- 阅读文本
>>>>

蛋白质类泛素化修饰调控膀胱癌化疗敏感性及其AR信号通路依赖机制研究

Bladder cancer is the most common urinary malignancy. Due to its recurrent nature, treatment of bladder cancer usually requires multidisciplinary approaches comprising adjuvant or neoadjuvant local or systematic chemotherapy in addition to surgical intervention. However, acquired chemoresistance is frequently observed and poses a significant challenge in the clinical setting. Androgen receptor (AR) signaling has been extensively studied and implicated in the development of chemoresistance in bladder cancer. Chemoresistant bladder cancer cells have been shown to express significantly elevated AR level when compared with isogenic cells. We previously found that a selective neddylation inhibitor, Pevonedistat, significantly repressed the expression of AR in AR positive bladder cancer cells, and exhibited synergistic inhibitory effect with cisplatin, a first-line chemo drug for bladder cancer, on the proliferation of AR positive bladder cancer cells. Therefore, we hypothesized that Pevonedistat could function as a chemo-sensitizer for bladder cancer through suppression of AR signaling pathway. To prove our hypothesis, multidisciplinary techniques and methods will be used to identify the key molecule(s) and elucidate the underlying mechanisms of how AR signaling pathway is regulated by neddylation. Chemo-sensitization property of Pevonedistat will be further investigated by in vitro and in vivo assays including but not limited to the use of patient derived xenografts (PDX) which we recently established. This project will provide a new insight and may offer new target(s) to the development of therapeutic compounds for chemo-resistant bladder cancer.

膀胱癌是最常见的泌尿系统肿瘤，因其易复发和进展特性，通常需要综合治疗，膀胱灌注化疗和全身化疗是除手术外最重要的治疗手段；而膀胱癌出现化疗耐药是临床上颇为棘手难题。雄激素受体（AR）信号通路已被大量研究证实与膀胱癌的发生和发展密切相关；文献报道AR阳性耐药膀胱癌细胞中AR的表达显著高于同源非耐药株；而AR可能通过多种作用机制介导膀胱癌化疗耐药。申请人前期研究发现，类泛素化抑制剂Pevonedistat可显著抑制AR阳性膀胱癌细胞中AR的表达，同时可增强顺铂对AR阳性细胞的增殖抑制作用。因此我们提出假设，Pevonedistat可能通过抑制膀胱癌细胞中AR表达而发挥对膀胱癌的化疗增敏效应。本项目中，我们拟采用多学科实验技术与方法，探索类泛素化修饰对膀胱癌AR信号通路的调控作用机制与关键分子、明确其介导膀胱癌细胞化疗增敏的作用及机制，为化疗耐药膀胱癌的临床治疗提供新研究思路和新靶点。

<<<<

- 待解问题
(1) 请重写膀胱癌化疗增敏研究摘要中的一段文字：从含有“膀胱癌是最常见的泌尿系统肿瘤”的地方开始，到“治疗提供新研究思路和新靶点。”之后结束，并把其中的“顺铂”换成“吉西他滨”。
(2) 根据膀胱癌化疗增敏研究摘要，Pevonedistat属于哪一类抑制剂？
(3) 请用一到三句话说明，膀胱癌化疗增敏研究摘要中的研究者为何提出Pevonedistat可能对膀胱癌具有化疗增敏效应的假设。

- 所给数据
>>>>

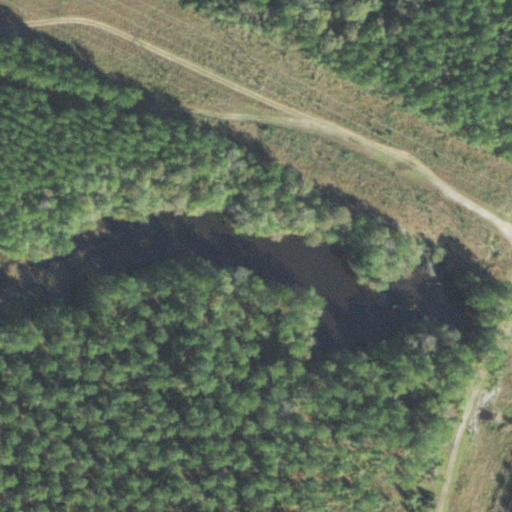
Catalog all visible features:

<<<<

- 书面作答
(1)
膀胱癌是最常见的泌尿系统肿瘤，因其易复发和进展特性，通常需要综合治疗，膀胱灌注化疗和全身化疗是除手术外最重要的治疗手段；而膀胱癌出现化疗耐药是临床上颇为棘手难题。雄激素受体（AR）信号通路已被大量研究证实与膀胱癌的发生和发展密切相关；文献报道AR阳性耐药膀胱癌细胞中AR的表达显著高于同源非耐药株；而AR可能通过多种作用机制介导膀胱癌化疗耐药。申请人前期研究发现，类泛素化抑制剂Pevonedistat可显著抑制AR阳性膀胱癌细胞中AR的表达，同时可增强吉西他滨对AR阳性细胞的增殖抑制作用。因此我们提出假设，Pevonedistat可能通过抑制膀胱癌细胞中AR表达而发挥对膀胱癌的化疗增敏效应。本项目中，我们拟采用多学科实验技术与方法，探索类泛素化修饰对膀胱癌AR信号通路的调控作用机制与关键分子、明确其介导膀胱癌细胞化疗增敏的作用及机制，为化疗耐药膀胱癌的临床治疗提供新研究思路和新靶点。

(2) 类泛素化抑制剂。

(3) AR信号通路与膀胱癌化疗耐药有关，AR阳性耐药膀胱癌细胞中AR的表达显著高于同源非耐药株。申请人前期研究又发现，Pevonedistat可显著抑制AR阳性膀胱癌细胞中AR的表达，并能增强顺铂对这类细胞的增殖抑制作用。因此研究者假设，它可能通过抑制AR表达而发挥化疗增敏效应。